OK, class, let’s talk about repealing Obamacare. Some of us are having a little trouble envisioning what that would look like, but I know all you smart Republicans have some great ideas. So, let’s get started.
Kevin Yoder, from Overland Park, Kan., you’ve voted, like, 39 times to repeal Obamacare. Tell us what you’ll say to those senior citizens who will have to start paying more for prescription drugs if you succeed. The Affordable Care Act, as you know, is closing the “doughnut hole” in Medicare prescription drug coverage, and 6 million seniors are already benefiting.
Congressman Yoder? What’s that, he’s left the room? Something about phoning his grandma, you say.

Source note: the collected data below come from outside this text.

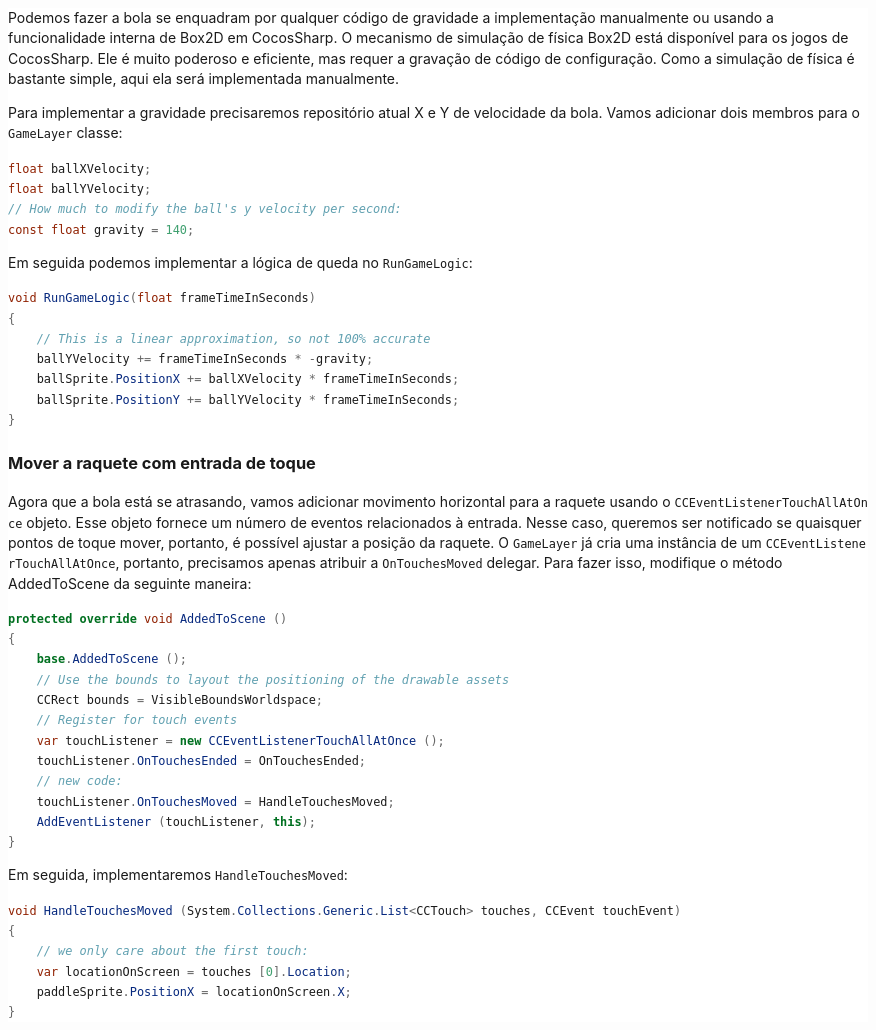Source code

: Podemos fazer a bola se enquadram por qualquer código de gravidade a implementação manualmente ou usando a funcionalidade interna de Box2D em CocosSharp. O mecanismo de simulação de física Box2D está disponível para os jogos de CocosSharp. Ele é muito poderoso e eficiente, mas requer a gravação de código de configuração. Como a simulação de física é bastante simple, aqui ela será implementada manualmente.

Para implementar a gravidade precisaremos repositório atual X e Y de velocidade da bola. Vamos adicionar dois membros para o `GameLayer` classe:

```csharp
float ballXVelocity;
float ballYVelocity;
// How much to modify the ball's y velocity per second:
const float gravity = 140;
```

Em seguida podemos implementar a lógica de queda no `RunGameLogic`:

```csharp
void RunGameLogic(float frameTimeInSeconds)
{
    // This is a linear approximation, so not 100% accurate
    ballYVelocity += frameTimeInSeconds * -gravity;
    ballSprite.PositionX += ballXVelocity * frameTimeInSeconds;
    ballSprite.PositionY += ballYVelocity * frameTimeInSeconds;
}
```

### <a name="moving-the-paddle-with-touch-input"></a>Mover a raquete com entrada de toque

Agora que a bola está se atrasando, vamos adicionar movimento horizontal para a raquete usando o `CCEventListenerTouchAllAtOnce` objeto. Esse objeto fornece um número de eventos relacionados à entrada. Nesse caso, queremos ser notificado se quaisquer pontos de toque mover, portanto, é possível ajustar a posição da raquete. O `GameLayer` já cria uma instância de um `CCEventListenerTouchAllAtOnce`, portanto, precisamos apenas atribuir a `OnTouchesMoved` delegar. Para fazer isso, modifique o método AddedToScene da seguinte maneira:

```csharp
protected override void AddedToScene ()
{
    base.AddedToScene ();
    // Use the bounds to layout the positioning of the drawable assets
    CCRect bounds = VisibleBoundsWorldspace;
    // Register for touch events
    var touchListener = new CCEventListenerTouchAllAtOnce ();
    touchListener.OnTouchesEnded = OnTouchesEnded;
    // new code:
    touchListener.OnTouchesMoved = HandleTouchesMoved;
    AddEventListener (touchListener, this);
}
```

Em seguida, implementaremos `HandleTouchesMoved`:

```csharp
void HandleTouchesMoved (System.Collections.Generic.List<CCTouch> touches, CCEvent touchEvent)
{
    // we only care about the first touch:
    var locationOnScreen = touches [0].Location;
    paddleSprite.PositionX = locationOnScreen.X;
}
```
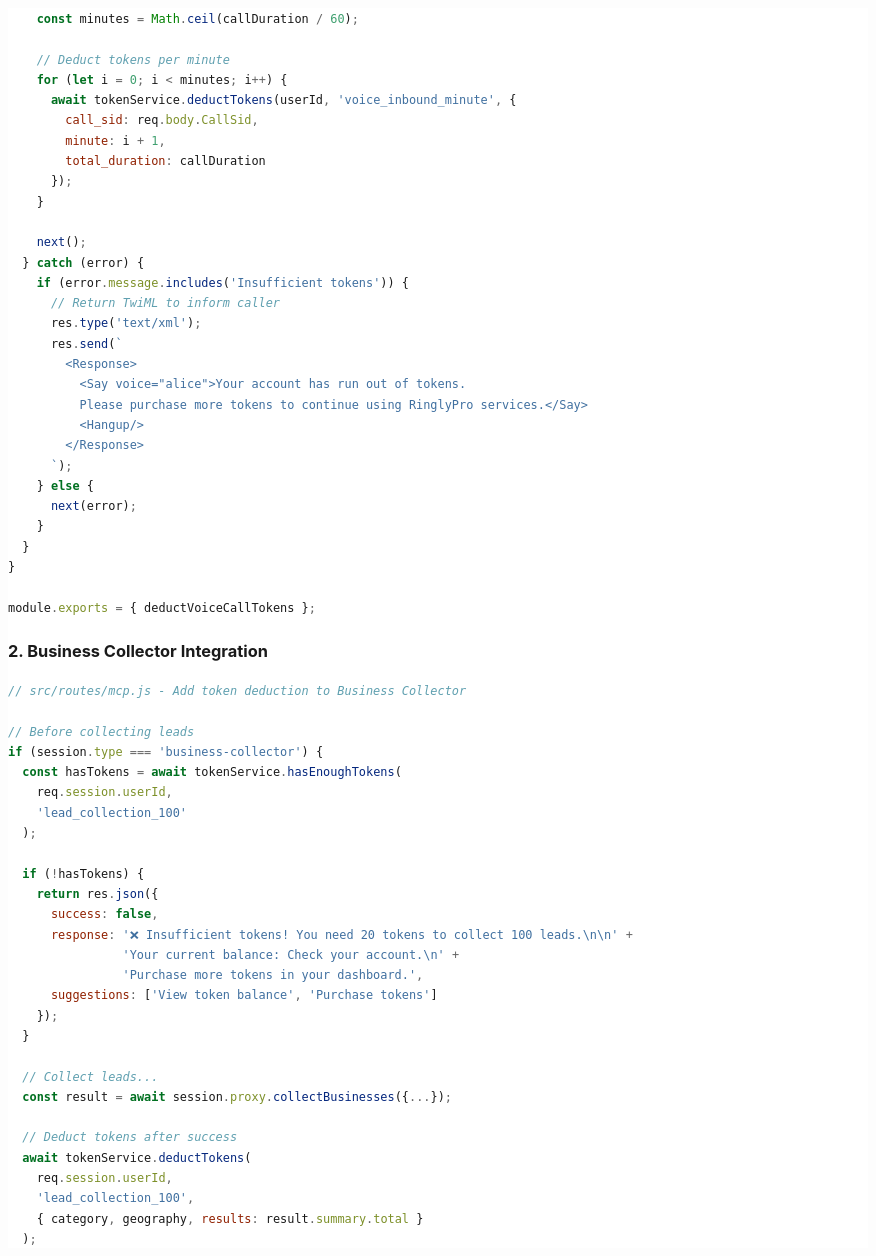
 ```javascript
    const minutes = Math.ceil(callDuration / 60);

    // Deduct tokens per minute
    for (let i = 0; i < minutes; i++) {
      await tokenService.deductTokens(userId, 'voice_inbound_minute', {
        call_sid: req.body.CallSid,
        minute: i + 1,
        total_duration: callDuration
      });
    }

    next();
  } catch (error) {
    if (error.message.includes('Insufficient tokens')) {
      // Return TwiML to inform caller
      res.type('text/xml');
      res.send(`
        <Response>
          <Say voice="alice">Your account has run out of tokens.
          Please purchase more tokens to continue using RinglyPro services.</Say>
          <Hangup/>
        </Response>
      `);
    } else {
      next(error);
    }
  }
}

module.exports = { deductVoiceCallTokens };
```

### 2. Business Collector Integration

```javascript
// src/routes/mcp.js - Add token deduction to Business Collector

// Before collecting leads
if (session.type === 'business-collector') {
  const hasTokens = await tokenService.hasEnoughTokens(
    req.session.userId,
    'lead_collection_100'
  );

  if (!hasTokens) {
    return res.json({
      success: false,
      response: '❌ Insufficient tokens! You need 20 tokens to collect 100 leads.\n\n' +
                'Your current balance: Check your account.\n' +
                'Purchase more tokens in your dashboard.',
      suggestions: ['View token balance', 'Purchase tokens']
    });
  }

  // Collect leads...
  const result = await session.proxy.collectBusinesses({...});

  // Deduct tokens after success
  await tokenService.deductTokens(
    req.session.userId,
    'lead_collection_100',
    { category, geography, results: result.summary.total }
  );
```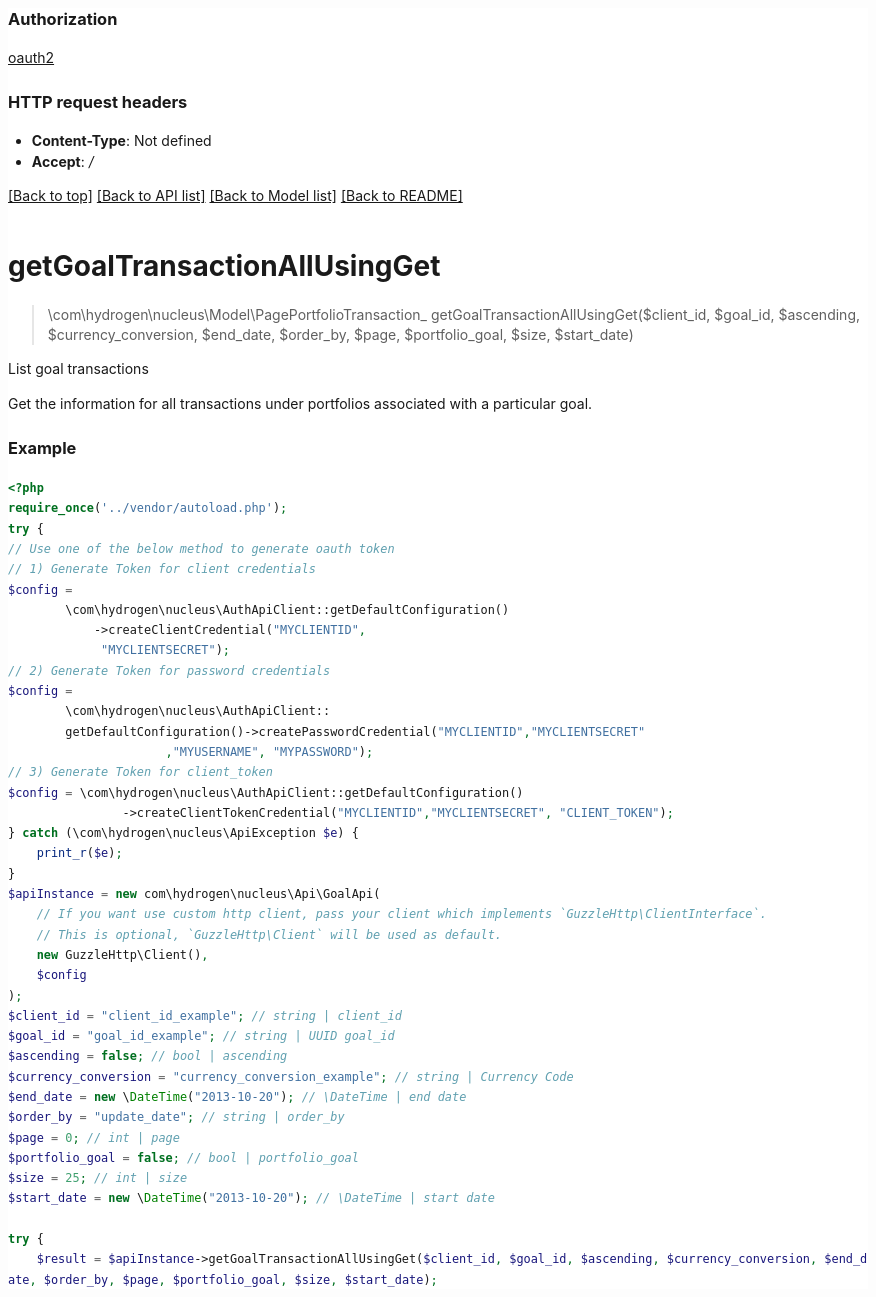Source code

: ### Authorization

[oauth2](../../README.md#oauth2)

### HTTP request headers

 - **Content-Type**: Not defined
 - **Accept**: */*

[[Back to top]](#) [[Back to API list]](../../README.md#documentation-for-api-endpoints) [[Back to Model list]](../../README.md#documentation-for-models) [[Back to README]](../../README.md)

# **getGoalTransactionAllUsingGet**
> \com\hydrogen\nucleus\Model\PagePortfolioTransaction_ getGoalTransactionAllUsingGet($client_id, $goal_id, $ascending, $currency_conversion, $end_date, $order_by, $page, $portfolio_goal, $size, $start_date)

List goal transactions

Get the information for all transactions under portfolios associated with a particular goal.

### Example
```php
<?php
require_once('../vendor/autoload.php');
try {
// Use one of the below method to generate oauth token
// 1) Generate Token for client credentials
$config =
        \com\hydrogen\nucleus\AuthApiClient::getDefaultConfiguration()
            ->createClientCredential("MYCLIENTID",
             "MYCLIENTSECRET");
// 2) Generate Token for password credentials
$config =
        \com\hydrogen\nucleus\AuthApiClient::
        getDefaultConfiguration()->createPasswordCredential("MYCLIENTID","MYCLIENTSECRET"
                      ,"MYUSERNAME", "MYPASSWORD");
// 3) Generate Token for client_token
$config = \com\hydrogen\nucleus\AuthApiClient::getDefaultConfiguration()
                ->createClientTokenCredential("MYCLIENTID","MYCLIENTSECRET", "CLIENT_TOKEN");
} catch (\com\hydrogen\nucleus\ApiException $e) {
    print_r($e);
}
$apiInstance = new com\hydrogen\nucleus\Api\GoalApi(
    // If you want use custom http client, pass your client which implements `GuzzleHttp\ClientInterface`.
    // This is optional, `GuzzleHttp\Client` will be used as default.
    new GuzzleHttp\Client(),
    $config
);
$client_id = "client_id_example"; // string | client_id
$goal_id = "goal_id_example"; // string | UUID goal_id
$ascending = false; // bool | ascending
$currency_conversion = "currency_conversion_example"; // string | Currency Code
$end_date = new \DateTime("2013-10-20"); // \DateTime | end date
$order_by = "update_date"; // string | order_by
$page = 0; // int | page
$portfolio_goal = false; // bool | portfolio_goal
$size = 25; // int | size
$start_date = new \DateTime("2013-10-20"); // \DateTime | start date

try {
    $result = $apiInstance->getGoalTransactionAllUsingGet($client_id, $goal_id, $ascending, $currency_conversion, $end_date, $order_by, $page, $portfolio_goal, $size, $start_date);
```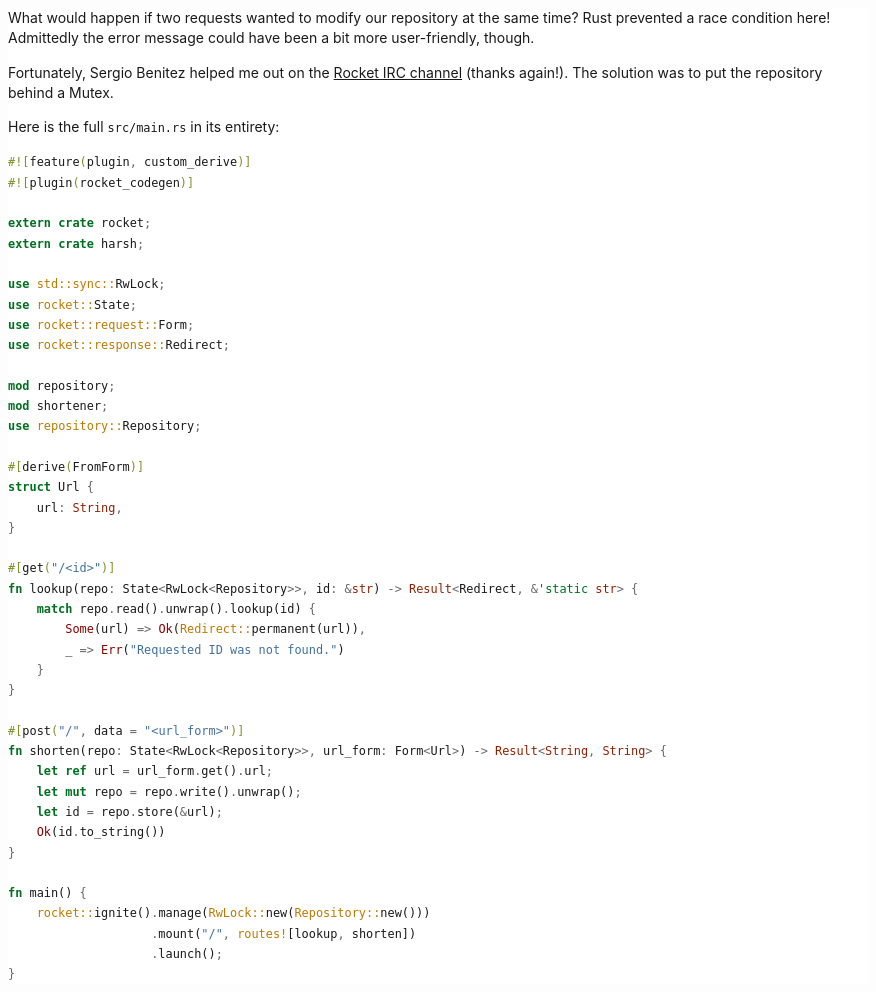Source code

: What would happen if two requests wanted to modify our repository at the same time?
Rust prevented a race condition here!
Admittedly the error message could have been a bit more user-friendly, though.

Fortunately, Sergio Benitez helped me out on the [Rocket IRC channel](https://kiwiirc.com/client/irc.mozilla.org/#rocket) (thanks again!).
The solution was to put the repository behind a Mutex.

Here is the full `src/main.rs` in its entirety:

```rust
#![feature(plugin, custom_derive)]
#![plugin(rocket_codegen)]

extern crate rocket;
extern crate harsh;

use std::sync::RwLock;
use rocket::State;
use rocket::request::Form;
use rocket::response::Redirect;

mod repository;
mod shortener;
use repository::Repository;

#[derive(FromForm)]
struct Url {
    url: String,
}

#[get("/<id>")]
fn lookup(repo: State<RwLock<Repository>>, id: &str) -> Result<Redirect, &'static str> {
    match repo.read().unwrap().lookup(id) {
        Some(url) => Ok(Redirect::permanent(url)),
        _ => Err("Requested ID was not found.")
    }
}

#[post("/", data = "<url_form>")]
fn shorten(repo: State<RwLock<Repository>>, url_form: Form<Url>) -> Result<String, String> {
    let ref url = url_form.get().url;
    let mut repo = repo.write().unwrap();
    let id = repo.store(&url);
    Ok(id.to_string())
}

fn main() {
    rocket::ignite().manage(RwLock::new(Repository::new()))
                    .mount("/", routes![lookup, shorten])
                    .launch();
}
```
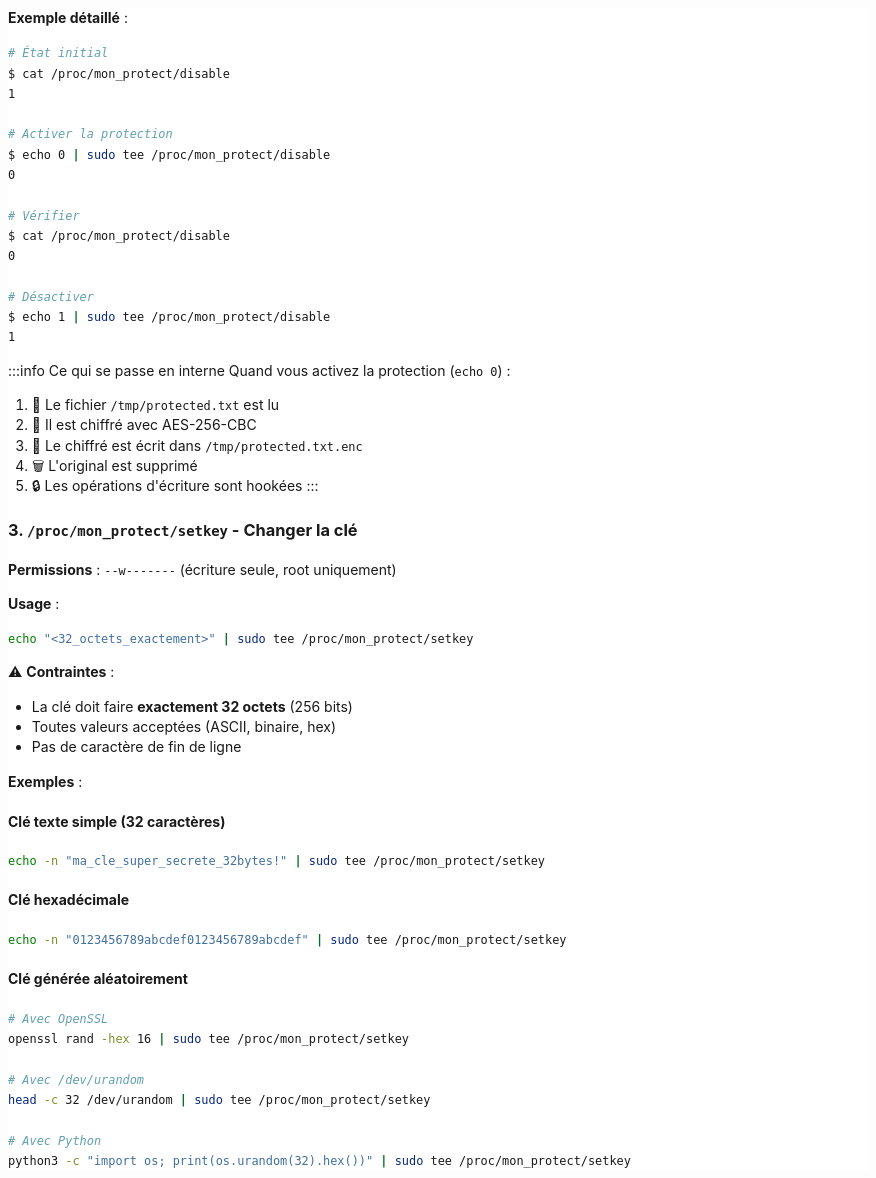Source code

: **Exemple détaillé** :

```bash
# État initial
$ cat /proc/mon_protect/disable
1

# Activer la protection
$ echo 0 | sudo tee /proc/mon_protect/disable
0

# Vérifier
$ cat /proc/mon_protect/disable
0

# Désactiver
$ echo 1 | sudo tee /proc/mon_protect/disable
1
```

:::info Ce qui se passe en interne
Quand vous activez la protection (`echo 0`) :
1. 📄 Le fichier `/tmp/protected.txt` est lu
2. 🔐 Il est chiffré avec AES-256-CBC
3. 💾 Le chiffré est écrit dans `/tmp/protected.txt.enc`
4. 🗑️ L'original est supprimé
5. 🔒 Les opérations d'écriture sont hookées
:::

### 3. `/proc/mon_protect/setkey` - Changer la clé

**Permissions** : `--w-------` (écriture seule, root uniquement)

**Usage** :
```bash
echo "<32_octets_exactement>" | sudo tee /proc/mon_protect/setkey
```

⚠️ **Contraintes** :
- La clé doit faire **exactement 32 octets** (256 bits)
- Toutes valeurs acceptées (ASCII, binaire, hex)
- Pas de caractère de fin de ligne

**Exemples** :

#### Clé texte simple (32 caractères)
```bash
echo -n "ma_cle_super_secrete_32bytes!" | sudo tee /proc/mon_protect/setkey
```

#### Clé hexadécimale
```bash
echo -n "0123456789abcdef0123456789abcdef" | sudo tee /proc/mon_protect/setkey
```

#### Clé générée aléatoirement
```bash
# Avec OpenSSL
openssl rand -hex 16 | sudo tee /proc/mon_protect/setkey

# Avec /dev/urandom
head -c 32 /dev/urandom | sudo tee /proc/mon_protect/setkey

# Avec Python
python3 -c "import os; print(os.urandom(32).hex())" | sudo tee /proc/mon_protect/setkey
```
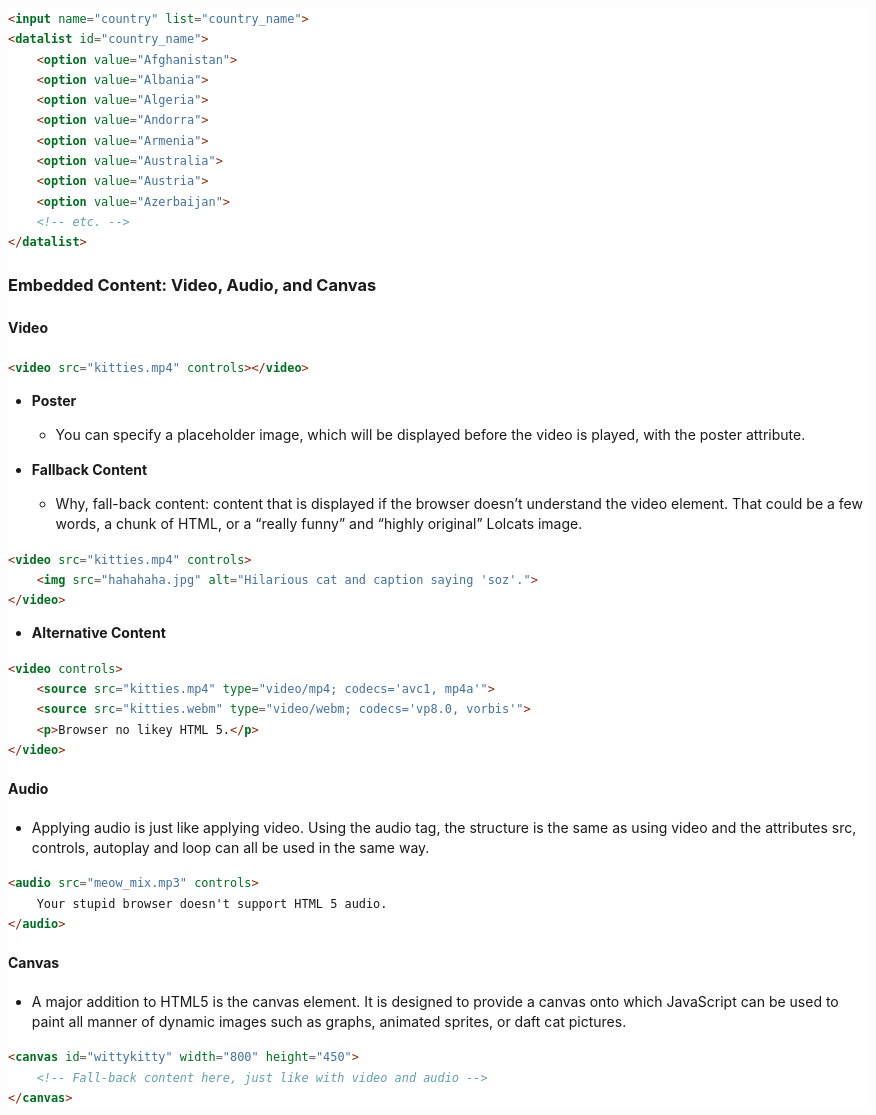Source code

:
 ```html
<input name="country" list="country_name">
<datalist id="country_name">
    <option value="Afghanistan">
    <option value="Albania">
    <option value="Algeria">
    <option value="Andorra">
    <option value="Armenia">
    <option value="Australia">
    <option value="Austria">
    <option value="Azerbaijan">
    <!-- etc. -->
</datalist>
```

### <a id="Embedded-Content"></a>**Embedded Content: Video, Audio, and Canvas**
#### **Video**
```html
<video src="kitties.mp4" controls></video>
```

- **Poster**
  - You can specify a placeholder image, which will be displayed before the video is played, with the poster attribute.

- **Fallback Content**

  - Why, fall-back content: content that is displayed if the browser doesn’t understand the video element. That could be a few words, a chunk of HTML, or a “really funny” and “highly original” Lolcats image.
```html
<video src="kitties.mp4" controls>
    <img src="hahahaha.jpg" alt="Hilarious cat and caption saying 'soz'.">
</video>
```
- **Alternative Content**
```html
<video controls>
    <source src="kitties.mp4" type="video/mp4; codecs='avc1, mp4a'">
    <source src="kitties.webm" type="video/webm; codecs='vp8.0, vorbis'">
    <p>Browser no likey HTML 5.</p>
</video>
```
#### **Audio**
  - Applying audio is just like applying video. Using the audio tag, the structure is the same as using video and the attributes src, controls, autoplay and loop can all be used in the same way.
```html
<audio src="meow_mix.mp3" controls>
    Your stupid browser doesn't support HTML 5 audio.
</audio>
```
#### **Canvas**
  - A major addition to HTML5 is the canvas element. It is designed to provide a canvas onto which JavaScript can be used to paint all manner of dynamic images such as graphs, animated sprites, or daft cat pictures.
```html
<canvas id="wittykitty" width="800" height="450">
    <!-- Fall-back content here, just like with video and audio -->
</canvas>
```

Well, all right then, let’s move on.
Vicky Hartzler, from Harrisonville, Mo., you’re a big Obamacare critic. What will you say to the millions of people with pre-existing conditions who will lose their chance at affordable health insurance once the repeal happens? And how about the families of those 17.6 million children with pre-existing conditions already benefiting because of the law? Surely, you’re not going to cast them into the cold, but insurers won’t handle high-risk patients unless they’re assured of a broad base of healthy people to help absorb the losses.
Say what? Congresswoman Hartzler has stepped out also? I see.
Perhaps we’re being too specific. How about some of you Republicans just generally tell us your ideas for making health care affordable and accessible to all Americans, not just the ones who are healthy and have jobs with benefits. We’d also welcome your ideas for slowing the escalation of medical costs.
I see a hand up. Sen. Roy Blunt from Missouri. Very good.
Blunt: “As you know, I’ve been talking for years about commonsense solutions like medical liability reform and selling insurance across state lines.”